I have come across many note sellers that ignore the advice of being prepared. Properly structuring a note for resale can be the difference between selling the note fast and with little friction as opposed to selling yourself short or worse, not selling the note at all. In order to properly structure a mortgage note for resale is as follows:
1) Get the biggest down payment possible. 25% is the Note Buyer’s ideal amount in a perfect world although, you can definitely get away with 15% – 20% if need be. Anything under 15% equity becomes very risky for a Note Investor. In the case of a down payment under 14% equity, you will have a very tough time getting a high bid on that note. Anything under 10% down, will unlikely sell at all.

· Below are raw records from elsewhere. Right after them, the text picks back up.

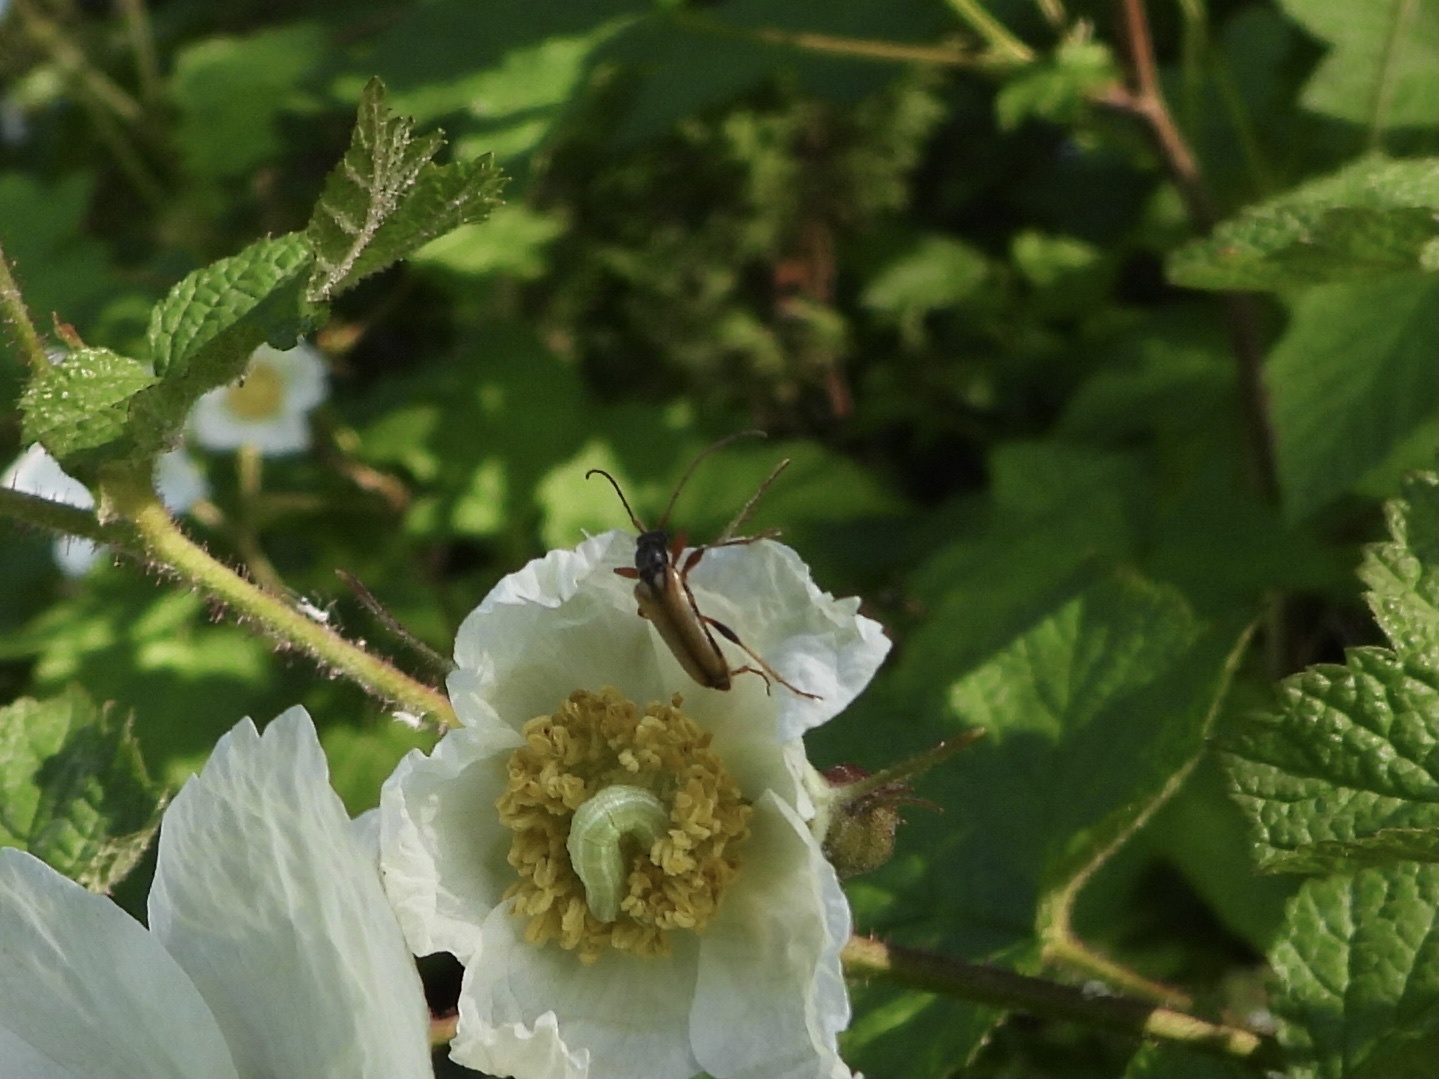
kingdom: Animalia
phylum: Arthropoda
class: Insecta
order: Coleoptera
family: Cerambycidae
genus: Pidonia
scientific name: Pidonia scripta
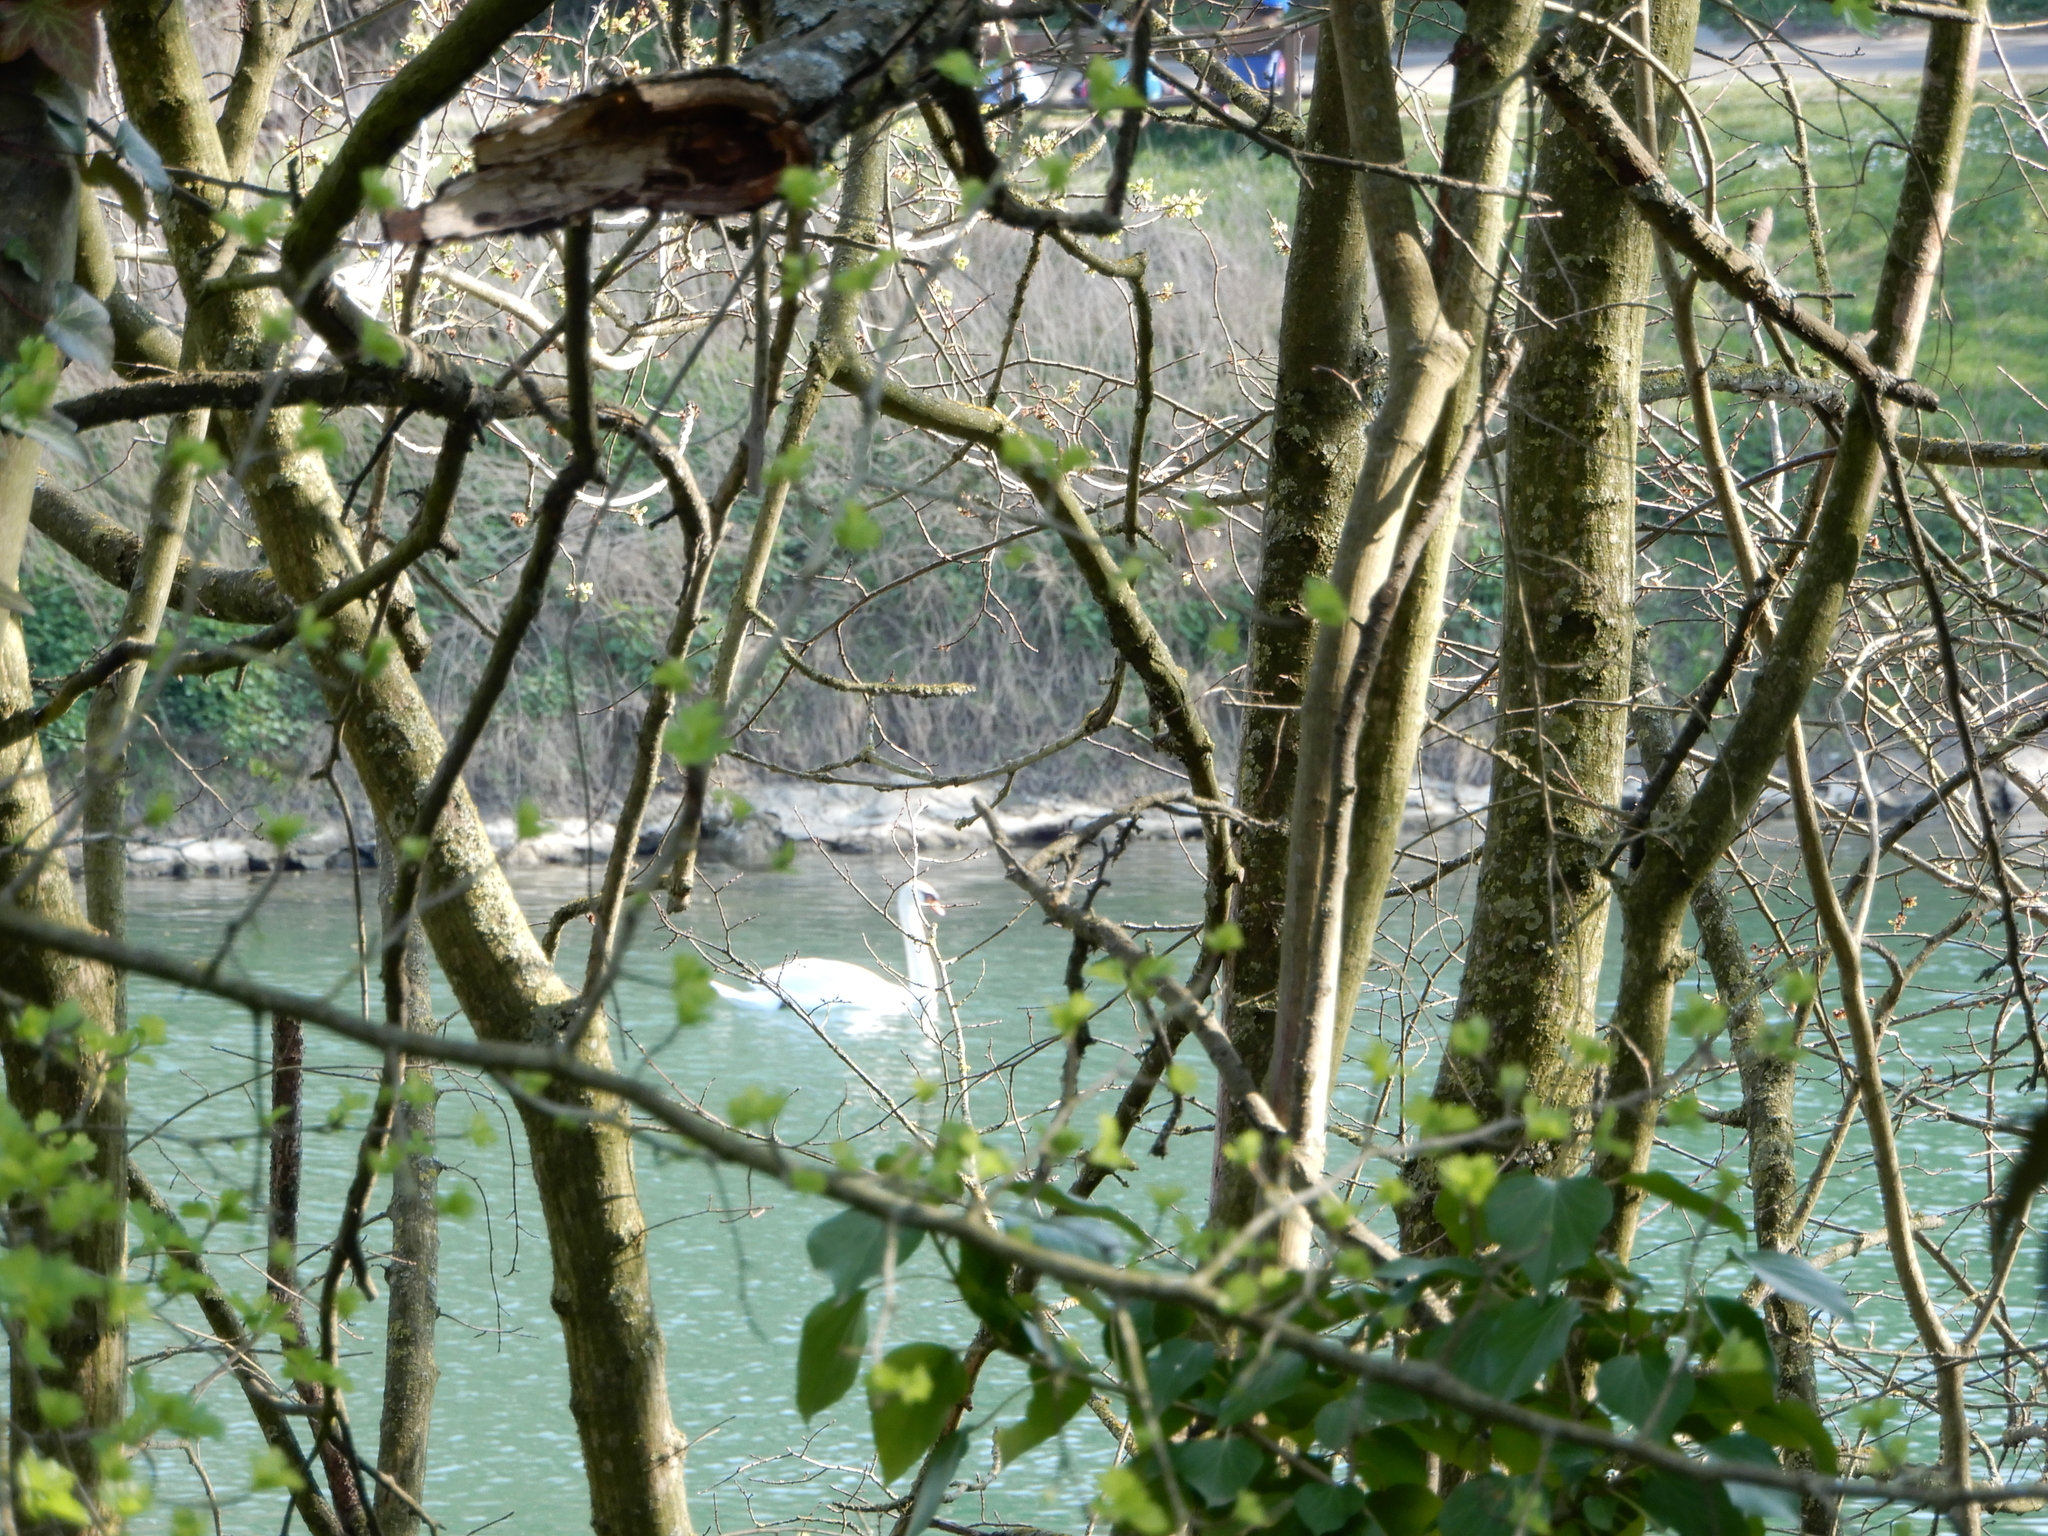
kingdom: Animalia
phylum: Chordata
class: Aves
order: Anseriformes
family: Anatidae
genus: Cygnus
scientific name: Cygnus olor
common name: Mute swan
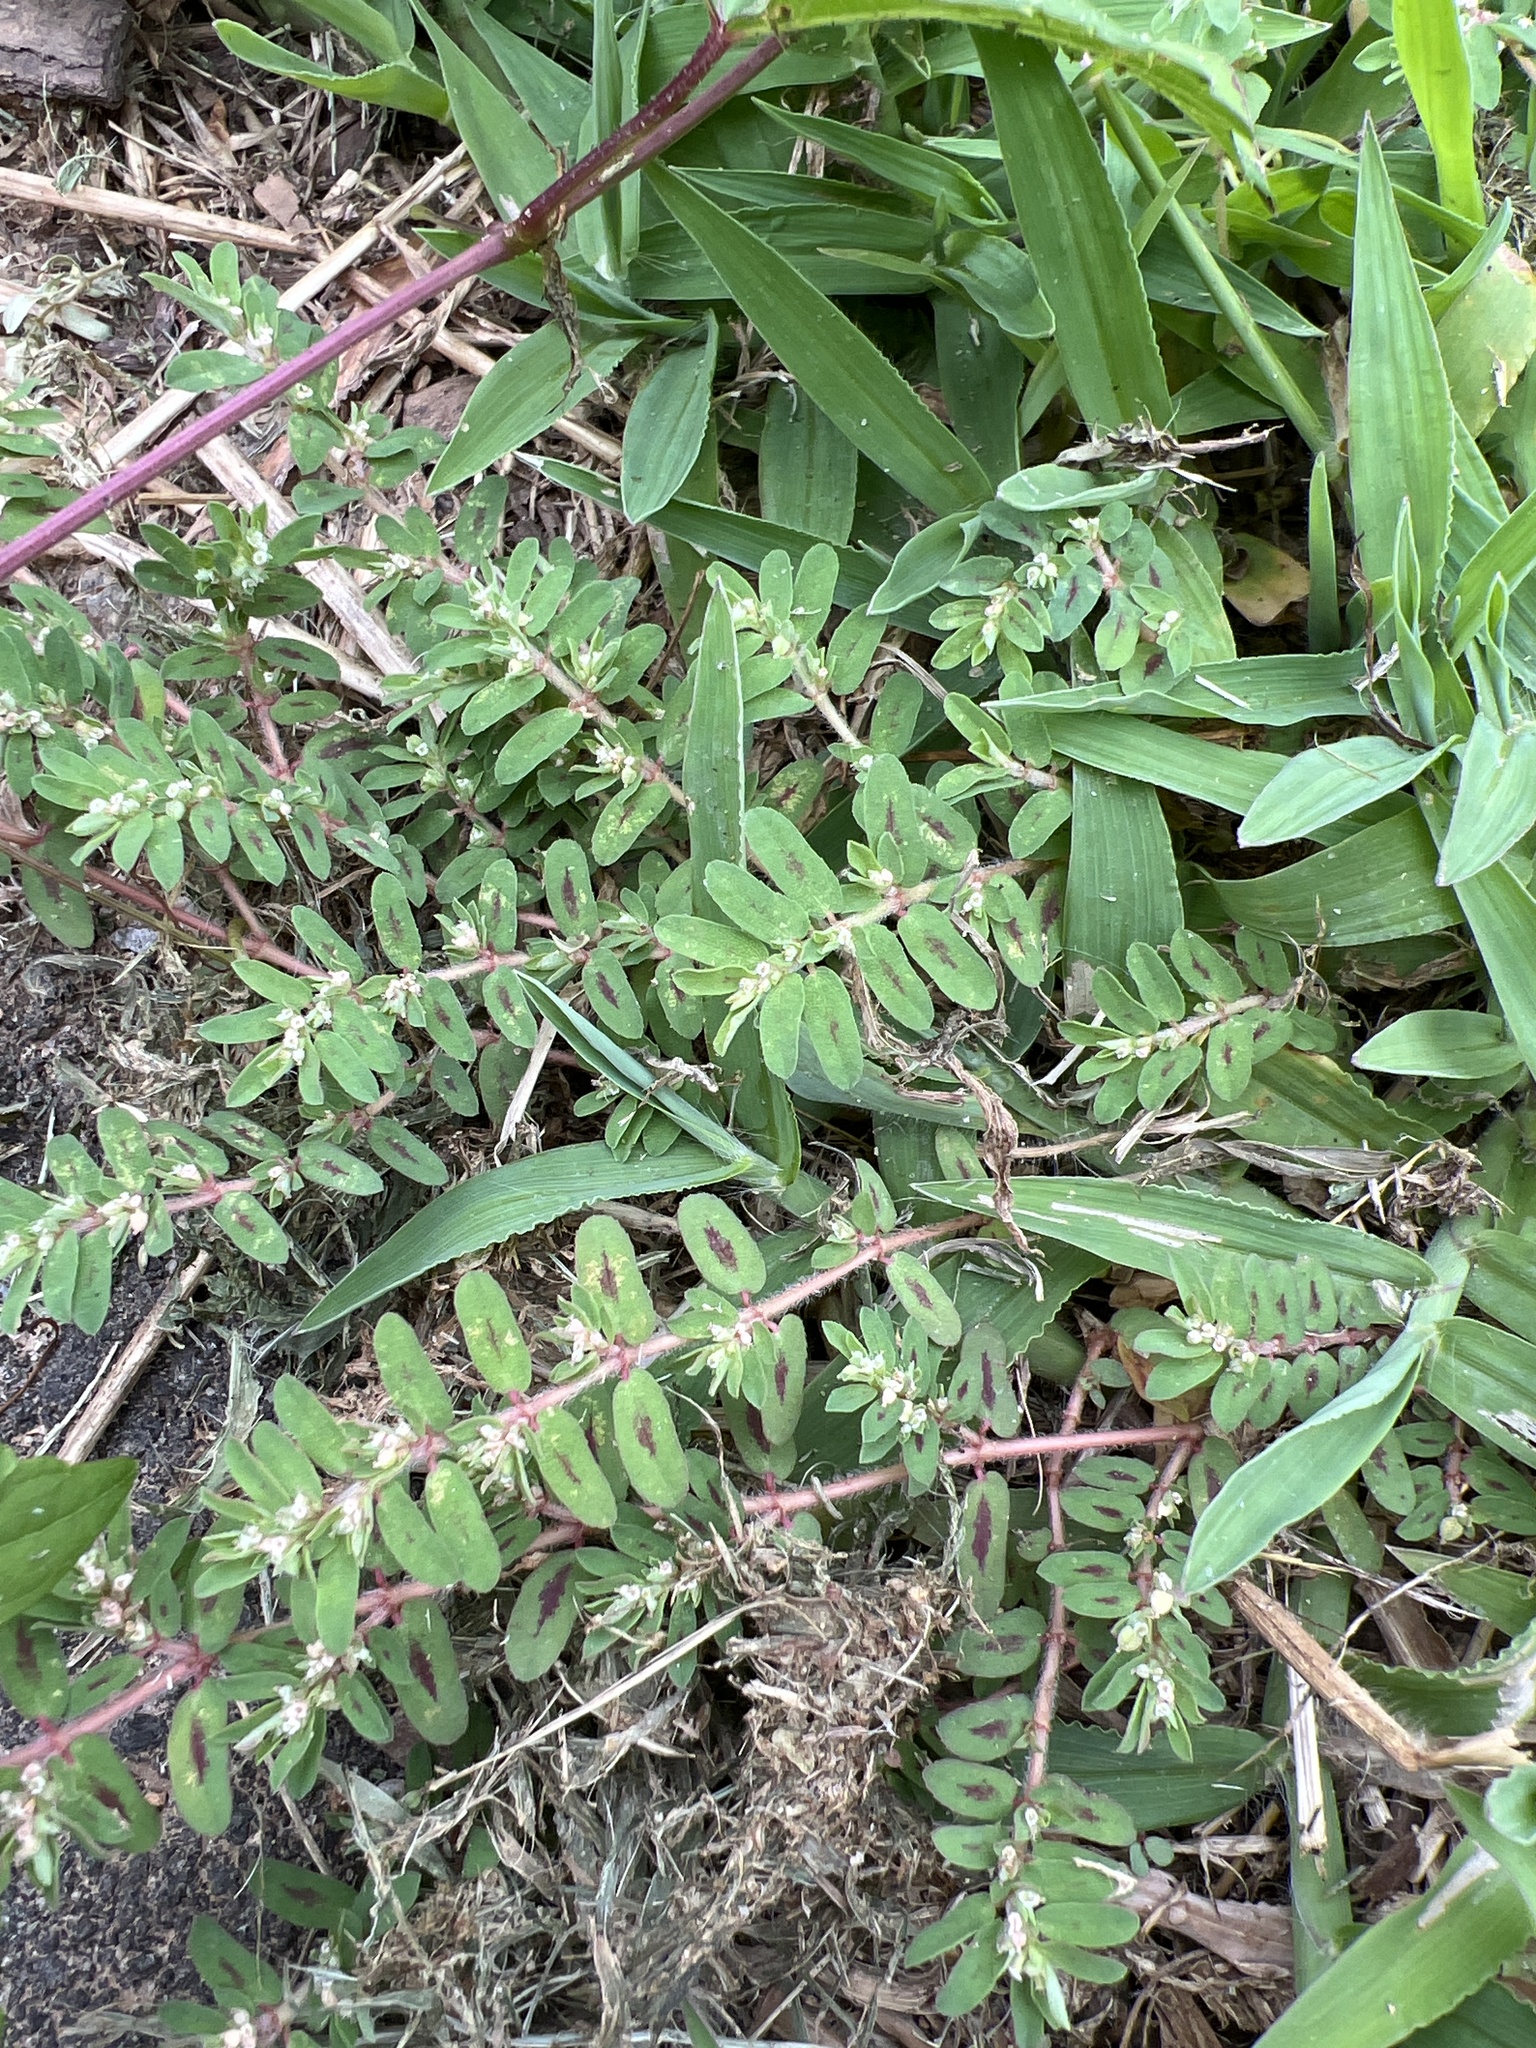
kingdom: Plantae
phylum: Tracheophyta
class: Magnoliopsida
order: Malpighiales
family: Euphorbiaceae
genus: Euphorbia
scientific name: Euphorbia maculata
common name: Spotted spurge
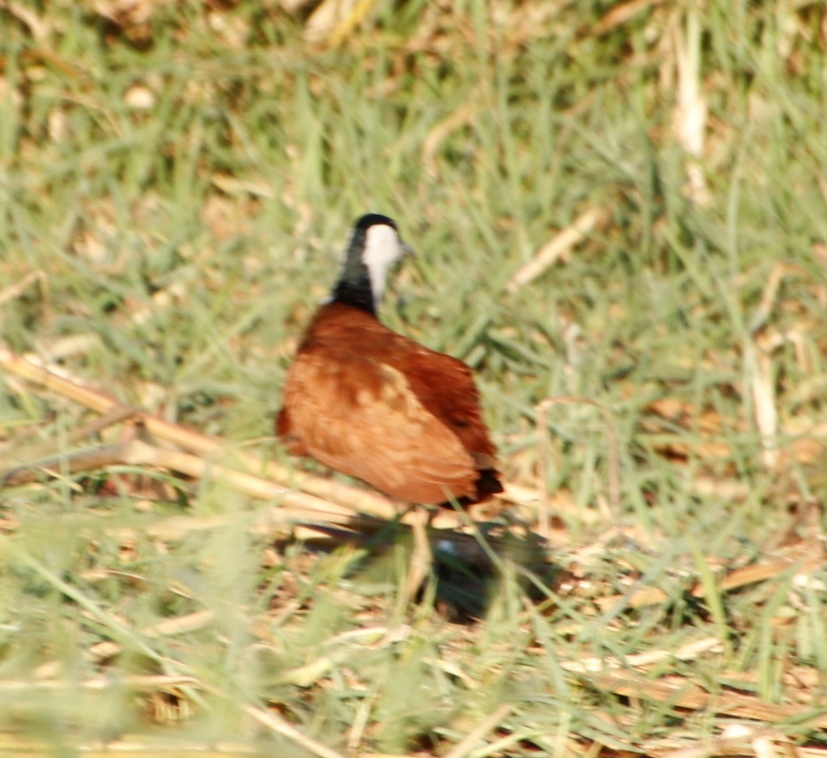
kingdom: Animalia
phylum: Chordata
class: Aves
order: Charadriiformes
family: Jacanidae
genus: Actophilornis
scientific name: Actophilornis africanus
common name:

2) Make sure you (the seller), pull credit on the potential borrower. 600 FICO score – 700 FICO score would be ideal. Remember; the worse the credit score is, the bigger the down payment you should require! Make sure you keep a copy of the credit report so you may present to the mortgage note investor underwriting the transaction. As far as credit scores, 650 or higher is considered great to excellent credit. 610-649 is good, 609-590 is fair 589-500 is poor and below 500 – don’t even bother. Also try to gather D.T.I. or Debt to Income information from the borrower as well. How much money she/he has coming in per month verses what dollar amount is going out per month. A standard credit report will show you what the borrowers monthly bills are. All you need to do after that is get an accurate dollar amount of what the borrower truly makes after taxes. This way there will be no surprises for you or the Note Investor and this will insure you the highest bids out there! 45% is the max D.T.I. ratio you should allow. This means, if the borrower’s income is $5,000.00 per month, 45% DTI ratio would be $2,250.00 (5,000 x 0.45 = 2,250.00) in debt per month. The borrower only owes 45% of what they make to monthly debt.
3) It helps tremendously if the seller orders and completes an appraisal before submitting the note to a Note Buyer. The reason being, presenting an exact legal appraisal to a Note Investor allows for a more accurate bid, thus a hassle free transaction. This way when the note is underwritten, there will be no surprises on the collateral property whatsoever. This step is not necessary although, by doing this your are drastically increasing your chances of a very smooth note sale.
4) Include a high interest rate with the shortest term possible. Meaning, be sure that your borrower can afford the payments at the shortest term she/he can legitimately agree to.
5) Try to keep the loan under a 10-15 year payback date. Anything over 12 years usually takes a much steeper discount then say a 10 balloon. The Note Investor generally likes to be out of an investment in 5-10 years. Ideally, if your borrower situation permits, 5-10 is the first choice.
6) Include a prepayment penalty based on your states regulations and laws.
Please keep in mind; the above information is just a guide. If you have any legal questions about mortgage origination laws in your state, please consult a licensed mortgage broker/banker (in your state) or an attorney. Always be prepared!
Knowing this info before hand is the difference between a smooth transaction and a complete nightmare! Good Luck!